Miami - Ma che cosa cambia se nella Costituzione italiana verrà scritto "la lingua italiana è la lingua ufficiale della Repubblica?" scrive Federico Guiglia su Gente d'Italia, il quotidiano delle Americhe diretto da Mimmo Porpiglia.

Federico Guiglia, nato a Montevideo, Uruguay, da padre italiano (di Mantova) e madre uruguaiana, docente universitario e conduttore per Rai International, giornalista e scrittore, si chiede perché dare tanto risalto a ciò che in apparenza sembra così ovvio?

Che in Italia si parli l´italiano, capirai la novità... Invece sarebbe una rivoluzione se all´articolo 12 della legge fondamentale della Nazione, l´articolo che dice "la bandiera della Repubblica è il tricolore italiano: verde, bianco e rosso, a tre bande verticali di eguali dimensioni", s'aggiungessero le parole che finalmente conferiscono un riconoscimento formale alla lingua di Dante. Abbiamo usato il condizionale ("sarebbe"), perché in realtà la strada sarà lunga e tortuosa, posto che il testo approlia - vato dalla Camera dei deputati dovrà andare al Senato.
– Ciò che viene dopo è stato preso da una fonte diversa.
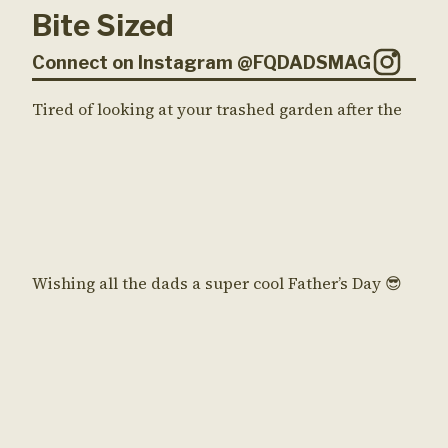
Bite Sized
Connect on Instagram @FQDADSMAG
Tired of looking at your trashed garden after the
Wishing all the dads a super cool Father’s Day 😎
Per poi tornare alla Camera, per poi nuovamente prendere il largo del Senato. Quattro "letture" e senza modifiche del provvedimento (altrimenti la spola continua), questo prevede l´iter delle leggi costituzionali. Afferma Guiglia.

 

 

Ma il primo passo, che è sempre il più complicato, dice Federico Guiglia, è stato compiuto. E se la legislatura non sarà sciolta troppo presto, si può realisticamente sperare che sessant'anni dopo l´approvazione della Costituzione, l´Italia avrà sanato un brutto errore e recuperato un grave ritardo. Perché, dunque, brindare alla rivoluzione almeno partita?
Intanto, perché è passato a grande maggioranza di destra e di sinistra -Lega contraria, Rifondazione comunista astenuta-, un orientamento importante, l´orientamento di dare alla lingua italiana il rilievo di un "principio fondamentale". Quali sono quelli inseriti nei primi dodici articoli della nostra Carta. Come la bandiera, appunto. Come la sovranità "che appartiene al popolo" (articolo 1), o l´eguaglianza, o il diritto al lavoro, o l´unità e indivisibilità della Repubblica, o la tutela del patrimonio storico e artistico e altri temi che identificano l´essenza dell´Italia. Diventando la lingua italiana un principio tra i principi, l´obbligo di valorizzarla sarà molto più facile da far valere. Di valorizzarla non tanto in patria -dove pure è necessario per aiutare gli stranieri nell´integrazione-, ma soprattutto all´estero.
Nel momento in cui l´italiano avrà il riconoscimento che merita, sarà più semplice -per esempio- sollecitare il massimo impegno delle istituzioni italiane per impedire che la lingua italiana esca dal circuito dell´insegnamento pubblico in Uruguay. Nessuno potrà più arzigogolare sulle interpretazioni di legge, nessuno potrà più aprire eterne dispute se sia opportuno o no, e fino a che punto, difendere la lingua di Dante nel mondo.
Se è scritto nella Costituzione, chi è preposto a farlo dovrà farlo, semplicemente. "Costituzionalizzare" l´italiano, significa dunque far girare il motore istituzionale a mille, significa mettersi sullo stesso piano "politico" della Francia, della Spagna e del Portogallo che tutelano le loro lingue proprio nei primi articoli delle rispettive Costituzioni, significa poter prolungare altrove questa "ufficialità" in Italia. Per esempio sollecitando l´ufficialità della lingua italiana come lingua di procedura nei lavori (anche ristretti) dell´Unione europea. E un giorno, chissà, anche e persino nei lavori dell´Onu, l´organizzazione internazionale di quasi duecento Stati che nel corso del tempo ha riconosciuto altre lingue ufficiali "d'uso" accanto all´inglese che cresce e al francese che cala. Non si vede perché l´Italia, che magari nel frattempo avrà dato vita alla Comunità di Paesi italofoni e di personalità italianiste nel mondo, non possa coltivare le stesse ambizioni. Già, la lingua italiana nella Costituzione sarà il volano per la nascita della Comunità italiana internazionale, sarà il viatico per l´Italofonia. Il Parlamento ha scritto una bella pagina, conclude Federico Guiglia. "Ma canteremo vittoria solo alla fine, noi che nella lingua italiana crediamo da sempre, e non ci accontentiamo della prima mossa".